(Saved entries)

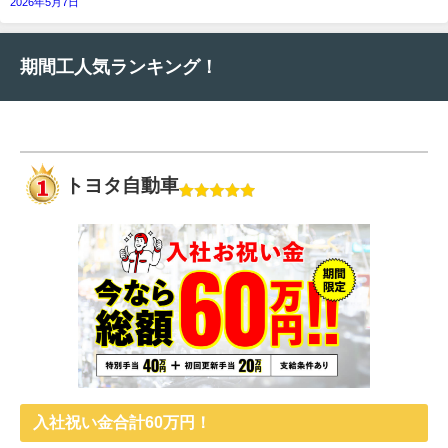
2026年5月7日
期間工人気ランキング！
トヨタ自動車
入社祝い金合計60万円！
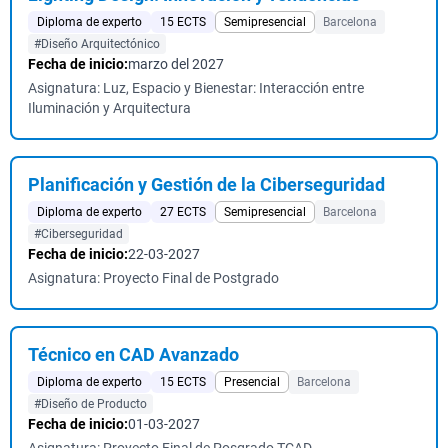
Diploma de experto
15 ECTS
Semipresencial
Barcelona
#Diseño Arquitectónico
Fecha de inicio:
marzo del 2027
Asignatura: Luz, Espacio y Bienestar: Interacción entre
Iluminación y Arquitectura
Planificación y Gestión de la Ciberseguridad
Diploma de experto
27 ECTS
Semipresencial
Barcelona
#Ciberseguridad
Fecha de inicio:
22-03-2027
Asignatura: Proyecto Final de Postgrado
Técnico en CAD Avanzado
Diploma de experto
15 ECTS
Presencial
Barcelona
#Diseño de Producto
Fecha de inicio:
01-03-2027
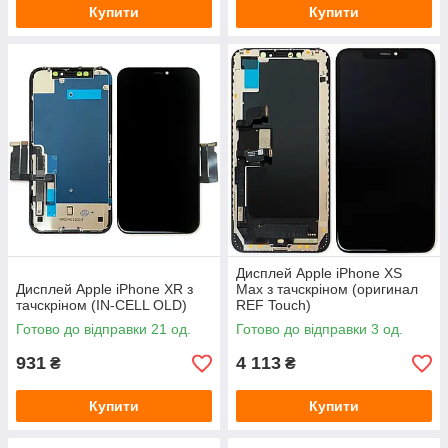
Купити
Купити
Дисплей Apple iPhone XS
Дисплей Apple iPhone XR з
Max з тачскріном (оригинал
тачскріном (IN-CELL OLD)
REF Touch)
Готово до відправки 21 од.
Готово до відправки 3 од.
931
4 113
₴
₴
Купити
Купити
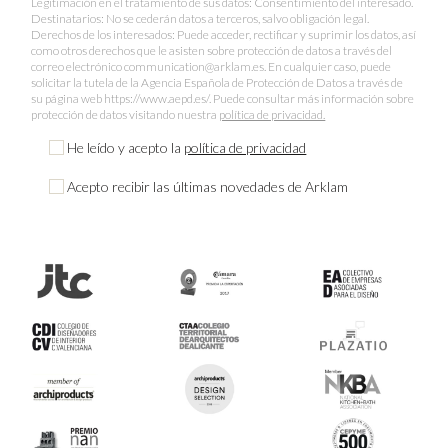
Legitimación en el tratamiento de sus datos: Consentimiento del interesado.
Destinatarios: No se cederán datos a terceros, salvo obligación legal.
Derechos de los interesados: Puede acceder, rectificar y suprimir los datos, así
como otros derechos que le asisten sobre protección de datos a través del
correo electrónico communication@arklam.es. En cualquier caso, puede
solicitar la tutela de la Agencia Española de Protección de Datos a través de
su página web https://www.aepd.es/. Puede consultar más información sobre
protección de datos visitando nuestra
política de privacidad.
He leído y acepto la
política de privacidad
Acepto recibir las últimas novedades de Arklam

==

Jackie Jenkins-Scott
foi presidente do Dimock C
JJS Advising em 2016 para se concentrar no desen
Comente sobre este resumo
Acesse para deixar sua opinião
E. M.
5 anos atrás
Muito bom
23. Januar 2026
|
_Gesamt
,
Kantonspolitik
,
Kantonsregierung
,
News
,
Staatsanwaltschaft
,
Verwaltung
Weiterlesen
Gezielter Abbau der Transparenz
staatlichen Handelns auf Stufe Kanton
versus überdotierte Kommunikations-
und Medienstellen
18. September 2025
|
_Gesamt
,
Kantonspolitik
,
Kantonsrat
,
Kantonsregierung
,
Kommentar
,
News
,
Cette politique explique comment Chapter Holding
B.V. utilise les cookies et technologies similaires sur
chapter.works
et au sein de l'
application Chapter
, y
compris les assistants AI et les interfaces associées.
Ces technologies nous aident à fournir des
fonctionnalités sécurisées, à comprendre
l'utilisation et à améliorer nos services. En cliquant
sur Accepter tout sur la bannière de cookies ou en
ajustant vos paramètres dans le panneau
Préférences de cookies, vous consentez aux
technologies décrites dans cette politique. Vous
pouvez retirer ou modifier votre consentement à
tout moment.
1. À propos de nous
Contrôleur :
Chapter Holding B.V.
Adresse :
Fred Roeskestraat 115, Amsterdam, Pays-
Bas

==

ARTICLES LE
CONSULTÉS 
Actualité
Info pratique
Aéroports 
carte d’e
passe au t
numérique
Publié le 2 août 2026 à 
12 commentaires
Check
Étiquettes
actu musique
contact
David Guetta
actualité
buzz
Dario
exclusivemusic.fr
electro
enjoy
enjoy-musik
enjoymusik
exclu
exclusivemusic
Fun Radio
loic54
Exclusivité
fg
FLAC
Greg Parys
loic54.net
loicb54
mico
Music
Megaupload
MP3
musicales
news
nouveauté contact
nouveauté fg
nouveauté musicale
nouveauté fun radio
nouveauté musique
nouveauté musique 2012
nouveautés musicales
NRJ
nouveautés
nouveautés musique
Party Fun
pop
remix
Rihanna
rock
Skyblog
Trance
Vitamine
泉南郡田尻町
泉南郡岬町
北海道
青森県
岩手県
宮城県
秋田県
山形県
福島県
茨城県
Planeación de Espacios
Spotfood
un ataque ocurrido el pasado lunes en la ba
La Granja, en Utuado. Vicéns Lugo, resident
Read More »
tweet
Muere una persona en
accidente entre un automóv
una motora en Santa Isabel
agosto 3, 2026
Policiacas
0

• How to complete this task
Pictures in the entries do not go into the copy. Print only the lines starting at the one containing "Técnico en CAD Avanzado" and ending at the one containing "Derechos de los", exactly as they appear.

• Answer for this exercise
Técnico en CAD Avanzado
Diploma de experto
15 ECTS
Presencial
Barcelona
#Diseño de Producto
Fecha de inicio:
01-03-2027
Купити
Купити
Дисплей Apple iPhone XS
Дисплей Apple iPhone XR з
Max з тачскріном (оригинал
тачскріном (IN-CELL OLD)
REF Touch)
Готово до відправки 21 од.
Готово до відправки 3 од.
931
4 113
₴
₴
Купити
Купити
Legitimación en el tratamiento de sus datos: Consentimiento del interesado.
Destinatarios: No se cederán datos a terceros, salvo obligación legal.
Derechos de los interesados: Puede acceder, rectificar y suprimir los datos, así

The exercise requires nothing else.